DESCRIPTION OF THE TASK: Please report each line in the data below that contains the word "pose". Case counts.

SUPPLIED MATERIAL:
______

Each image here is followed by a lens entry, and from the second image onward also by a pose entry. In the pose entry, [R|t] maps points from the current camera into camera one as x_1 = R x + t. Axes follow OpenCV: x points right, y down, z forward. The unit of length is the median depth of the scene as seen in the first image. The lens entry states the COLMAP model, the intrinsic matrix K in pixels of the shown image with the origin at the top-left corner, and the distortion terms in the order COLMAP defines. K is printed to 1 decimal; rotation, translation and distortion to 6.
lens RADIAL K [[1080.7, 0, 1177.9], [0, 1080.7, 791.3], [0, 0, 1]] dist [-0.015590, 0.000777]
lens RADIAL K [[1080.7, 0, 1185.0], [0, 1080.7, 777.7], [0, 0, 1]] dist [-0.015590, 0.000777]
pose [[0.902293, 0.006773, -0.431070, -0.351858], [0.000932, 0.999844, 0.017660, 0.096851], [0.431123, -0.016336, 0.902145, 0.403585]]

______

ANSWER SECTION:
Each image here is followed by a lens entry, and from the second image onward also by a pose entry. In the pose entry, [R|t] maps points from the current camera into camera one as x_1 = R x + t. Axes follow OpenCV: x points right, y down, z forward. The unit of length is the median depth of the scene as seen in the first image. The lens entry states the COLMAP model, the intrinsic matrix K in pixels of the shown image with the origin at the top-left corner, and the distortion terms in the order COLMAP defines. K is printed to 1 decimal; rotation, translation and distortion to 6.
pose [[0.902293, 0.006773, -0.431070, -0.351858], [0.000932, 0.999844, 0.017660, 0.096851], [0.431123, -0.016336, 0.902145, 0.403585]]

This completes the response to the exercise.